試合前にはBリーグの大河正明チェアマンから優勝リングが贈呈されるなど、華やかな雰囲気の中で始まったアルバルク東京の開幕戦。しかし、その雰囲気を吹き飛ばしたのがティップオフ直後からサンロッカーズ渋谷が見せたプレッシャーディフェンスだった。さらに今シーズンから加入のライアン・ケリーが両チーム最多の28得点をあげる大活躍を見せ、試合の行方は最後の最後まで分からない大接戦となった。
タイのバンコクで開催されたFIBAアジアチャンピオンズカップ2018では6日間で5試合という強行スケジュールをこなし、10月3日に帰国したA東京。
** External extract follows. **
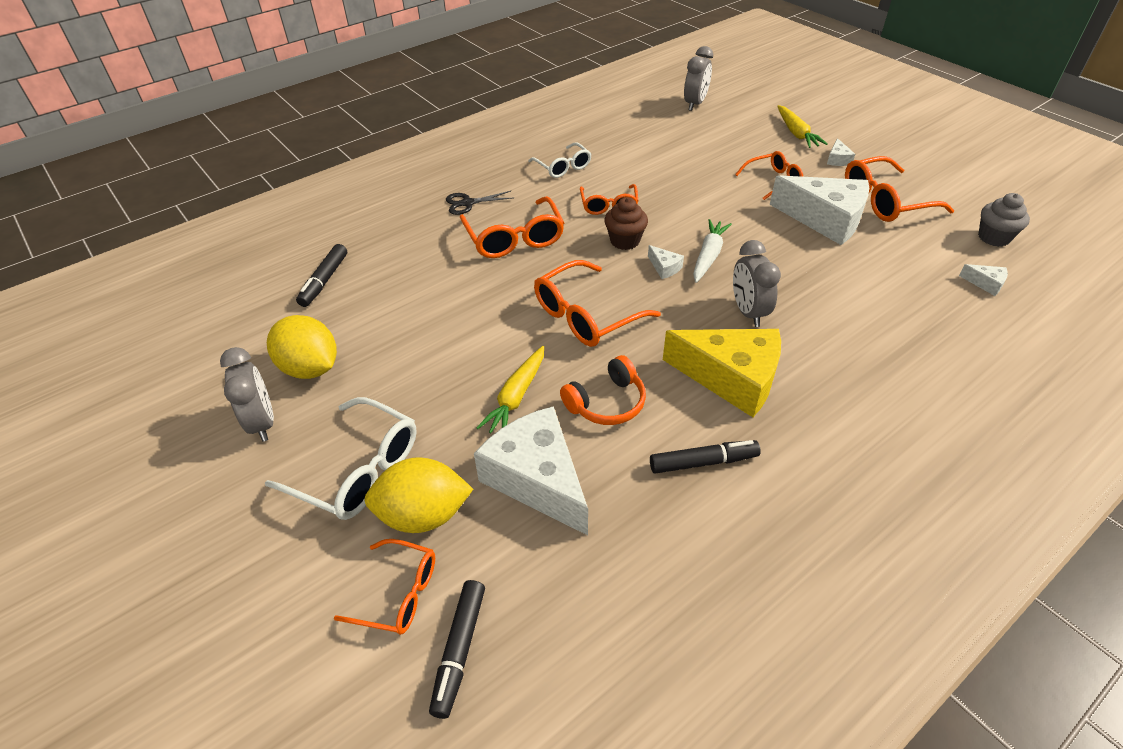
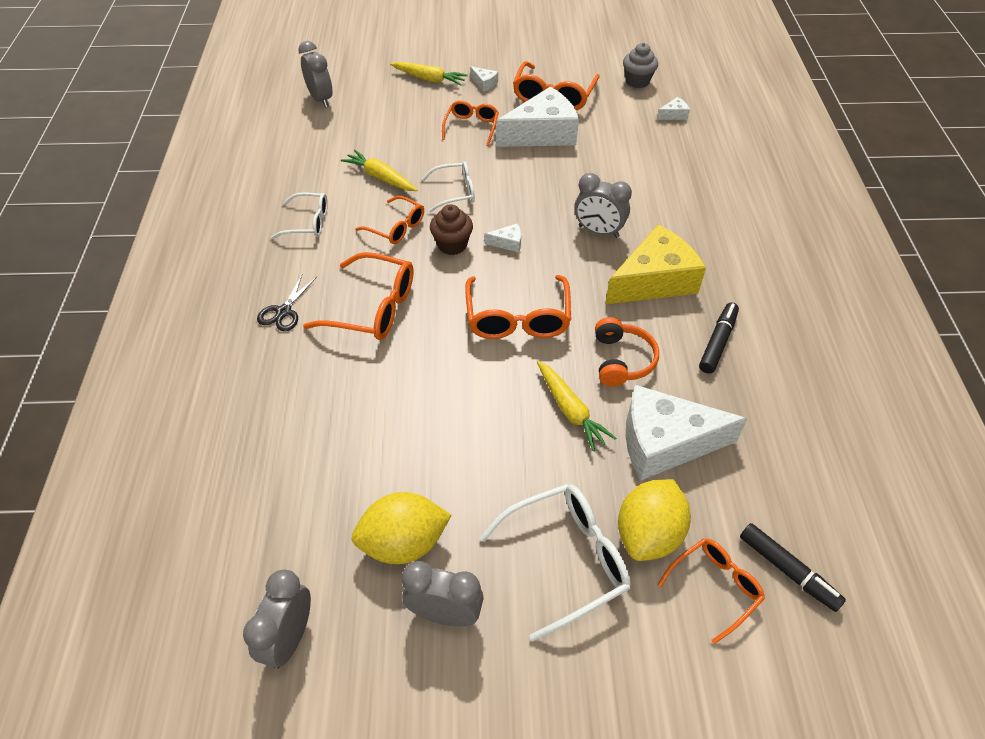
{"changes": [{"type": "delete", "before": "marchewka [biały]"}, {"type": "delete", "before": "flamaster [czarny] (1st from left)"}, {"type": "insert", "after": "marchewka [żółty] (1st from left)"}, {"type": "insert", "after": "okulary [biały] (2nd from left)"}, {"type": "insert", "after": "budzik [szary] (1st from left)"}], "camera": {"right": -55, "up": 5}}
昨シーズンのSR渋谷との対戦成績は4勝2敗と優位ではあったが、体だけでなくメンタルにも疲労が残る中での試合であったことも、試合がもつれた大きな要因だろう。
しかし、それ以上にA東京を苦しめたのがSR渋谷のビッグラインアップだ。211センチのケリーをスモールフォワードに配し、満原優樹と滋賀から移籍のファイサンバをパワーフォワードに、そしてロバート・サクレをセンターに置くSR渋谷の布陣が牙をむいた。
52-49と3点リードで迎えた最終クォーター、A東京は安藤誓哉と馬場雄大がドライブを決めて抜け出したかに見えた。ただし、安定したディフェンスを見せるSR渋谷は決定打を許さない。反対にケリーがオフェンスリバウンドをねじ込むと、残り時間1分25秒、ベンドラメ礼生が渾身の3ポイントを決めて逆転に成功する。この大事な場面でA東京はアレックス・カークが7連続得点を決めるパフォーマンスを見せ、何とかSR渋谷を振り切り、開幕戦を勝利で終えることができた。
記者会見に現れたルカ・パブチェビッチヘッドコーチは「この厳しい状況の中、よく戦った」と開口一番、選手たちをねぎらった。残り時間が1分を切った場面で、ポイントガードをベンチに下げ、田中、馬場、ザック・バランスキー、竹内譲次、カークというラインアップを繰り出したことに質問が及ぶと、「渋谷の高さに対抗するため。ケリーが入ったことで飛躍的にサイズアップしていたので、この場面、ディフェンスリバウドが重要になると思い、サイズで負けないようにした」と、その理由を明かしている。
オフの間も田中、馬場、竹内という主力が代表活動に専念していたため、フルメンバーで練習できた時間はほとんどなかった。それでも勝利を得たのは「(優勝した)昨シーズンの土台があったから。そこで何とかしのいだ試合だ。チームの完成度はまだ40%。これからシーズンを通して練習と試合で培っていく。厳しい状況は続くがここを乗り切りたい」。ルカHCには安どの表情がのぞいていた。
一方敗れたとはいえ、SR渋谷の勝久ジェフリーヘッドコーチは、新メンバーで迎えた初のリーグ戦で手ごたえを得たようだ。
勝久HCは「ビッグラインアップをベースに、今シーズンはいろいろな戦い方ができると思う。それにはスターターだけでなく、ベンチメンバーもいつでも試合に出られるマインドが準備できれば楽しみだと言える」とコメント。「それには私たちスタッフも勉強しなければいけないことが多いのも事実。何が一番効果的なのか見極めていきたい」と課題にも言及。
激しい戦いを終えて、翌日にはまだ試合が組まれている。「チームとして40分間戦いたい。今日見せてくれた強いインテンシティを発揮してほしい」と、明日へ期待を込めた。